Try it »
Your answer must be the full listing, reproduced exactly.

Available data »
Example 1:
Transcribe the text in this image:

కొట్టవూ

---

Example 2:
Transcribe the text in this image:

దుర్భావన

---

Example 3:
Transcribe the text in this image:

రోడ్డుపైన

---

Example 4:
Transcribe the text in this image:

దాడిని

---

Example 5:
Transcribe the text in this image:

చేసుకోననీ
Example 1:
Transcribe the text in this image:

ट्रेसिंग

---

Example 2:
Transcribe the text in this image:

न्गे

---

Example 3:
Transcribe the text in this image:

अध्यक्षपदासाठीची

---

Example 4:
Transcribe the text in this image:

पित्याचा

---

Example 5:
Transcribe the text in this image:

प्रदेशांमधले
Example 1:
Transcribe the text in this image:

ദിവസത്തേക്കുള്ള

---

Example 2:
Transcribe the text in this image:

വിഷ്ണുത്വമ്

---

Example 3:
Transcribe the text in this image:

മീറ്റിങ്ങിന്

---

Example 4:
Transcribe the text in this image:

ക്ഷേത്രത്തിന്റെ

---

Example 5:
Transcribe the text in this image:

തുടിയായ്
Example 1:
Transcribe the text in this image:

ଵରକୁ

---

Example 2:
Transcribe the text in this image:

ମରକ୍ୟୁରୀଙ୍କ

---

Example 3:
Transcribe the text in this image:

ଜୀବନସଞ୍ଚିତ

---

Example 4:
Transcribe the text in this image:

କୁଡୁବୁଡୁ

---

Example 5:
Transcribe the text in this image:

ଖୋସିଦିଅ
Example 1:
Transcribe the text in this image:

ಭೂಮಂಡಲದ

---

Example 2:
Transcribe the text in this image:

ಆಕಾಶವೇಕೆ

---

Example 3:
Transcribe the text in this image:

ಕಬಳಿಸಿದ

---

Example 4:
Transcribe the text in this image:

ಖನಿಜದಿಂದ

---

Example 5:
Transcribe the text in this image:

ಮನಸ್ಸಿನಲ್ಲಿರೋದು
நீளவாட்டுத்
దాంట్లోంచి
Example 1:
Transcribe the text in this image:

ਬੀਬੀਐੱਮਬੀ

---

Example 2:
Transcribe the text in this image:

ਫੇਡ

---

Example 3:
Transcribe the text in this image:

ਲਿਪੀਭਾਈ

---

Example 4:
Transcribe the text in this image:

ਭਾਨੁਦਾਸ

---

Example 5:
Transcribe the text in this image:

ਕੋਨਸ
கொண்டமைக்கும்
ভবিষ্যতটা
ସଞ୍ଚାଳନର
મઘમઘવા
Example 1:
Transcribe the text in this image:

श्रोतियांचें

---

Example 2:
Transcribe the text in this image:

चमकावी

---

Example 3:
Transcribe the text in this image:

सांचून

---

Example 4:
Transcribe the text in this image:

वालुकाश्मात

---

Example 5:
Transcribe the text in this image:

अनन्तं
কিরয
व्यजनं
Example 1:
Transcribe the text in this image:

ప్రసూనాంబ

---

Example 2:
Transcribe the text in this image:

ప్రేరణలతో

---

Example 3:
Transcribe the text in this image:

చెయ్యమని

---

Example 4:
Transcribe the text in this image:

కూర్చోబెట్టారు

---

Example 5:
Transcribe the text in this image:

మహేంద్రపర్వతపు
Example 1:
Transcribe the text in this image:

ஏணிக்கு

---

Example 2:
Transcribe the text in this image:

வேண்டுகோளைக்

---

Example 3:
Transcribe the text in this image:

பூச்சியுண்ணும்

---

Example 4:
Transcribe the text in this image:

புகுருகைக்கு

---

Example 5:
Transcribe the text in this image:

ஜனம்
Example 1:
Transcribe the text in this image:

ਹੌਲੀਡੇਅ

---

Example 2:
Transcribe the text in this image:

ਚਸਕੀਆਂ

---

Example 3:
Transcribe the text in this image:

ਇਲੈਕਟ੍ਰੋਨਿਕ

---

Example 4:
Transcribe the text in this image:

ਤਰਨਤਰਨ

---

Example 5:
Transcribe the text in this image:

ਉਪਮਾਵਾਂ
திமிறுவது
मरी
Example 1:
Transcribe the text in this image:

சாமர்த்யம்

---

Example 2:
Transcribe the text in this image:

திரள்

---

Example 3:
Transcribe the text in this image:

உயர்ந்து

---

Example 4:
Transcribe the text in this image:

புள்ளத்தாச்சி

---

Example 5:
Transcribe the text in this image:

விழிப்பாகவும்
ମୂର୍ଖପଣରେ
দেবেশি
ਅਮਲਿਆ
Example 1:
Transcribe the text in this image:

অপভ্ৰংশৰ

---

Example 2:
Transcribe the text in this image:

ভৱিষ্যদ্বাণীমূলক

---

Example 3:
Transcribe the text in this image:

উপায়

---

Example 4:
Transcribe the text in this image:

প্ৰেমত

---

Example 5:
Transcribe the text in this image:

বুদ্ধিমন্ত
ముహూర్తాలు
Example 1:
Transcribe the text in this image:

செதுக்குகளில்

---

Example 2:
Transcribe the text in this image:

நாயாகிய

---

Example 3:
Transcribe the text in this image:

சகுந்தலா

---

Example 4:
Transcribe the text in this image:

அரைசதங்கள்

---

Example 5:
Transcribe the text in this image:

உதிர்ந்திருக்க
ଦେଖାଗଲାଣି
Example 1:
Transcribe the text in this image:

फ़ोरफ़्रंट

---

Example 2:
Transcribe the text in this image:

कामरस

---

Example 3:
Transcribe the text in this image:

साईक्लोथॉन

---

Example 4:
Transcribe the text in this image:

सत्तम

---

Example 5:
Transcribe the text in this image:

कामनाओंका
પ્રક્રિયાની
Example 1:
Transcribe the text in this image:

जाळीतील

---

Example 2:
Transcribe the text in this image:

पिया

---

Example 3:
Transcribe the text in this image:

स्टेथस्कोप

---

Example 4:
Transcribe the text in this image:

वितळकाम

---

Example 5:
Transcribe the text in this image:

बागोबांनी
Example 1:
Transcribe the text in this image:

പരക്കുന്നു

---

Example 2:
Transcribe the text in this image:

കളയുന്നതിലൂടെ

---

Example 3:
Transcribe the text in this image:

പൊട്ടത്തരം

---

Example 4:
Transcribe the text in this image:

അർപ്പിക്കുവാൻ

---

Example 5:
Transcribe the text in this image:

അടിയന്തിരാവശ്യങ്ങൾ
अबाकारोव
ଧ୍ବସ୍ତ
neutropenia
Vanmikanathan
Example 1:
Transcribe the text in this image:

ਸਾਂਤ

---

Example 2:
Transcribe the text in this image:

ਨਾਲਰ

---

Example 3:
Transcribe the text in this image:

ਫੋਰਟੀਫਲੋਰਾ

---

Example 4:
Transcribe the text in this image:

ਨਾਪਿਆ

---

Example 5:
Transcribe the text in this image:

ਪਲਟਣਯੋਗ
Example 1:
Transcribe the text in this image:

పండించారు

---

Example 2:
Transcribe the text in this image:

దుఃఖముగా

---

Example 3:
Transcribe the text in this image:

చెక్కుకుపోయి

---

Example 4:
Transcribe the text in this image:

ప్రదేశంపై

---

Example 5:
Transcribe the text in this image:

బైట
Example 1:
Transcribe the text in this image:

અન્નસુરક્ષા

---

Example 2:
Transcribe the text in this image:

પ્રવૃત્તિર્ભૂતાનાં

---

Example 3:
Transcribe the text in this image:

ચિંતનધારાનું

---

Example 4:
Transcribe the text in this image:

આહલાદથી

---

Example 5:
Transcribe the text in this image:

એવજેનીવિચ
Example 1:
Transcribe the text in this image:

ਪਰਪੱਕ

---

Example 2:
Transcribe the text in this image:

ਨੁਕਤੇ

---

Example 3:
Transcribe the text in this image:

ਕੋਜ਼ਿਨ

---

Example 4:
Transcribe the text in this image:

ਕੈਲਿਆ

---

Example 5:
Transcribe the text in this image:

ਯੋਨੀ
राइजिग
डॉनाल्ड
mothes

Response »
Example 1:
Transcribe the text in this image:

కొట్టవూ

---

Example 2:
Transcribe the text in this image:

దుర్భావన

---

Example 3:
Transcribe the text in this image:

రోడ్డుపైన

---

Example 4:
Transcribe the text in this image:

దాడిని

---

Example 5:
Transcribe the text in this image:

చేసుకోననీ
Example 1:
Transcribe the text in this image:

ट्रेसिंग

---

Example 2:
Transcribe the text in this image:

न्गे

---

Example 3:
Transcribe the text in this image:

अध्यक्षपदासाठीची

---

Example 4:
Transcribe the text in this image:

पित्याचा

---

Example 5:
Transcribe the text in this image:

प्रदेशांमधले
Example 1:
Transcribe the text in this image:

ദിവസത്തേക്കുള്ള

---

Example 2:
Transcribe the text in this image:

വിഷ്ണുത്വമ്

---

Example 3:
Transcribe the text in this image:

മീറ്റിങ്ങിന്

---

Example 4:
Transcribe the text in this image:

ക്ഷേത്രത്തിന്റെ

---

Example 5:
Transcribe the text in this image:

തുടിയായ്
Example 1:
Transcribe the text in this image:

ଵରକୁ

---

Example 2:
Transcribe the text in this image:

ମରକ୍ୟୁରୀଙ୍କ

---

Example 3:
Transcribe the text in this image:

ଜୀବନସଞ୍ଚିତ

---

Example 4:
Transcribe the text in this image:

କୁଡୁବୁଡୁ

---

Example 5:
Transcribe the text in this image:

ଖୋସିଦିଅ
Example 1:
Transcribe the text in this image:

ಭೂಮಂಡಲದ

---

Example 2:
Transcribe the text in this image:

ಆಕಾಶವೇಕೆ

---

Example 3:
Transcribe the text in this image:

ಕಬಳಿಸಿದ

---

Example 4:
Transcribe the text in this image:

ಖನಿಜದಿಂದ

---

Example 5:
Transcribe the text in this image:

ಮನಸ್ಸಿನಲ್ಲಿರೋದು
நீளவாட்டுத்
దాంట్లోంచి
Example 1:
Transcribe the text in this image:

ਬੀਬੀਐੱਮਬੀ

---

Example 2:
Transcribe the text in this image:

ਫੇਡ

---

Example 3:
Transcribe the text in this image:

ਲਿਪੀਭਾਈ

---

Example 4:
Transcribe the text in this image:

ਭਾਨੁਦਾਸ

---

Example 5:
Transcribe the text in this image:

ਕੋਨਸ
கொண்டமைக்கும்
ভবিষ্যতটা
ସଞ୍ଚାଳନର
મઘમઘવા
Example 1:
Transcribe the text in this image:

श्रोतियांचें

---

Example 2:
Transcribe the text in this image:

चमकावी

---

Example 3:
Transcribe the text in this image:

सांचून

---

Example 4:
Transcribe the text in this image:

वालुकाश्मात

---

Example 5:
Transcribe the text in this image:

अनन्तं
কিরয
व्यजनं
Example 1:
Transcribe the text in this image:

ప్రసూనాంబ

---

Example 2:
Transcribe the text in this image:

ప్రేరణలతో

---

Example 3:
Transcribe the text in this image:

చెయ్యమని

---

Example 4:
Transcribe the text in this image:

కూర్చోబెట్టారు

---

Example 5:
Transcribe the text in this image:

మహేంద్రపర్వతపు
Example 1:
Transcribe the text in this image:

ஏணிக்கு

---

Example 2:
Transcribe the text in this image:

வேண்டுகோளைக்

---

Example 3:
Transcribe the text in this image:

பூச்சியுண்ணும்

---

Example 4:
Transcribe the text in this image:

புகுருகைக்கு

---

Example 5:
Transcribe the text in this image:

ஜனம்
Example 1:
Transcribe the text in this image:

ਹੌਲੀਡੇਅ

---

Example 2:
Transcribe the text in this image:

ਚਸਕੀਆਂ

---

Example 3:
Transcribe the text in this image:

ਇਲੈਕਟ੍ਰੋਨਿਕ

---

Example 4:
Transcribe the text in this image:

ਤਰਨਤਰਨ

---

Example 5:
Transcribe the text in this image:

ਉਪਮਾਵਾਂ
திமிறுவது
मरी
Example 1:
Transcribe the text in this image:

சாமர்த்யம்

---

Example 2:
Transcribe the text in this image:

திரள்

---

Example 3:
Transcribe the text in this image:

உயர்ந்து

---

Example 4:
Transcribe the text in this image:

புள்ளத்தாச்சி

---

Example 5:
Transcribe the text in this image:

விழிப்பாகவும்
ମୂର୍ଖପଣରେ
দেবেশি
ਅਮਲਿਆ
Example 1:
Transcribe the text in this image:

অপভ্ৰংশৰ

---

Example 2:
Transcribe the text in this image:

ভৱিষ্যদ্বাণীমূলক

---

Example 3:
Transcribe the text in this image:

উপায়

---

Example 4:
Transcribe the text in this image:

প্ৰেমত

---

Example 5:
Transcribe the text in this image:

বুদ্ধিমন্ত
ముహూర్తాలు
Example 1:
Transcribe the text in this image:

செதுக்குகளில்

---

Example 2:
Transcribe the text in this image:

நாயாகிய

---

Example 3:
Transcribe the text in this image:

சகுந்தலா

---

Example 4:
Transcribe the text in this image:

அரைசதங்கள்

---

Example 5:
Transcribe the text in this image:

உதிர்ந்திருக்க
ଦେଖାଗଲାଣି
Example 1:
Transcribe the text in this image:

फ़ोरफ़्रंट

---

Example 2:
Transcribe the text in this image:

कामरस

---

Example 3:
Transcribe the text in this image:

साईक्लोथॉन

---

Example 4:
Transcribe the text in this image:

सत्तम

---

Example 5:
Transcribe the text in this image:

कामनाओंका
પ્રક્રિયાની
Example 1:
Transcribe the text in this image:

जाळीतील

---

Example 2:
Transcribe the text in this image:

पिया

---

Example 3:
Transcribe the text in this image:

स्टेथस्कोप

---

Example 4:
Transcribe the text in this image:

वितळकाम

---

Example 5:
Transcribe the text in this image:

बागोबांनी
Example 1:
Transcribe the text in this image:

പരക്കുന്നു

---

Example 2:
Transcribe the text in this image:

കളയുന്നതിലൂടെ

---

Example 3:
Transcribe the text in this image:

പൊട്ടത്തരം

---

Example 4:
Transcribe the text in this image:

അർപ്പിക്കുവാൻ

---

Example 5:
Transcribe the text in this image:

അടിയന്തിരാവശ്യങ്ങൾ
अबाकारोव
ଧ୍ବସ୍ତ
neutropenia
Vanmikanathan
Example 1:
Transcribe the text in this image:

ਸਾਂਤ

---

Example 2:
Transcribe the text in this image:

ਨਾਲਰ

---

Example 3:
Transcribe the text in this image:

ਫੋਰਟੀਫਲੋਰਾ

---

Example 4:
Transcribe the text in this image:

ਨਾਪਿਆ

---

Example 5:
Transcribe the text in this image:

ਪਲਟਣਯੋਗ
Example 1:
Transcribe the text in this image:

పండించారు

---

Example 2:
Transcribe the text in this image:

దుఃఖముగా

---

Example 3:
Transcribe the text in this image:

చెక్కుకుపోయి

---

Example 4:
Transcribe the text in this image:

ప్రదేశంపై

---

Example 5:
Transcribe the text in this image:

బైట
Example 1:
Transcribe the text in this image:

અન્નસુરક્ષા

---

Example 2:
Transcribe the text in this image:

પ્રવૃત્તિર્ભૂતાનાં

---

Example 3:
Transcribe the text in this image:

ચિંતનધારાનું

---

Example 4:
Transcribe the text in this image:

આહલાદથી

---

Example 5:
Transcribe the text in this image:

એવજેનીવિચ
Example 1:
Transcribe the text in this image:

ਪਰਪੱਕ

---

Example 2:
Transcribe the text in this image:

ਨੁਕਤੇ

---

Example 3:
Transcribe the text in this image:

ਕੋਜ਼ਿਨ

---

Example 4:
Transcribe the text in this image:

ਕੈਲਿਆ

---

Example 5:
Transcribe the text in this image:

ਯੋਨੀ
राइजिग
डॉनाल्ड
mothes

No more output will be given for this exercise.